Fresh doubts over new sugar tax

The government has yet to notify Europe of its intention to introduce the levy

Fresh doubts over new sugar tax

A spoonful of sugar sits beside the word tax spelled out in sugar. Image: Brian Lawless/PA Archive/PA Images

There are fresh doubts this morning over the introduction of the government’s new sugar tax.

The Sunday Business Post (SBP) reports that the Department of Finance has yet to notify the European Commission of its intention to introduce the levy – as it is obliged to do under European law.

The department has not explained why it has not submitted its notification - but has confirmed the proposed tax is a matter for Budget 2018.

Officials in Britain – which plans to introduce the tax at the same time as Ireland – submitted the notification six months ago.

If introduced the tax is expected to result in a 10c rise in the price of soft drinks.

However, SBP political correspondent Hugh O'Connell said the government is running out of time if it wants to introduce the tax next year:

“Estonia dropped their plans earlier this month when they announced their budget because they had not got clarity from the EC even though they had submitted their proposal six months ago,” he said.

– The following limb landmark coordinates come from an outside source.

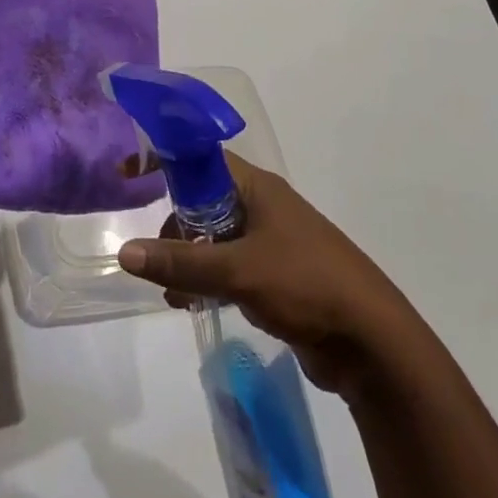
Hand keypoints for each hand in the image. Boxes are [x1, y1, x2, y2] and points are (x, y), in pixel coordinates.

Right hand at [118, 155, 412, 395]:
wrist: (371, 341)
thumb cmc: (306, 285)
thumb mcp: (238, 270)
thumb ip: (180, 262)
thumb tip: (126, 253)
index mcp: (258, 188)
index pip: (200, 157)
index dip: (163, 159)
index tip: (127, 175)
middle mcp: (263, 207)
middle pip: (204, 199)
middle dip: (174, 223)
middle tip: (152, 253)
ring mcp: (271, 242)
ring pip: (214, 238)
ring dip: (188, 259)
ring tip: (171, 294)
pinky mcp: (276, 277)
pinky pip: (229, 267)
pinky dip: (207, 279)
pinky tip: (191, 306)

“So, it does raise the question as to whether Ireland has got that clarity as of yet.”

“The measure, if introduced in the budget next month, will have to be passed in the Finance Bill which has to be passed by the end of this year so it is really a race against time.”

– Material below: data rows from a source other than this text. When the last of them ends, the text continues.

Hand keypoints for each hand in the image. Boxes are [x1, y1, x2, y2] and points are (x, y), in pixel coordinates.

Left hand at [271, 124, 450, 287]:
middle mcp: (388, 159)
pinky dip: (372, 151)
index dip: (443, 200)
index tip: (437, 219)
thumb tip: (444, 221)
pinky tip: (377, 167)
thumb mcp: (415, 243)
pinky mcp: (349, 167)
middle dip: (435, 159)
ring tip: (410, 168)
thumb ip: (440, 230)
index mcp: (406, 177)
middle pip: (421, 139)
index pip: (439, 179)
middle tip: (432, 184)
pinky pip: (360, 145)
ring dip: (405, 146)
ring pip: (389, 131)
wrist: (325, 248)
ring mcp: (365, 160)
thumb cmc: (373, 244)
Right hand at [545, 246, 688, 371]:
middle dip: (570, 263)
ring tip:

Mr O’Connell said the tax is facing a number of difficulties including confusion exactly which drinks should be hit and reports that the potential benefit to the exchequer has been widely overestimated.

It was originally thought the tax could raise around €100m – but that figure has now dropped to around €40m.

“You have got a situation here where the government has vastly overestimated what they think the sugar tax will bring in,” said Mr O’Connell.

“Most political parties think it is a good idea.

“The general public probably think it is a good idea – although they perhaps won’t be too happy about paying an extra 10c for their soft drink.

“But it is questionable as to whether it is going to raise sufficient money for the government to be able to spend it on measures in health for example.”

The government hopes to introduce the tax from April of next year.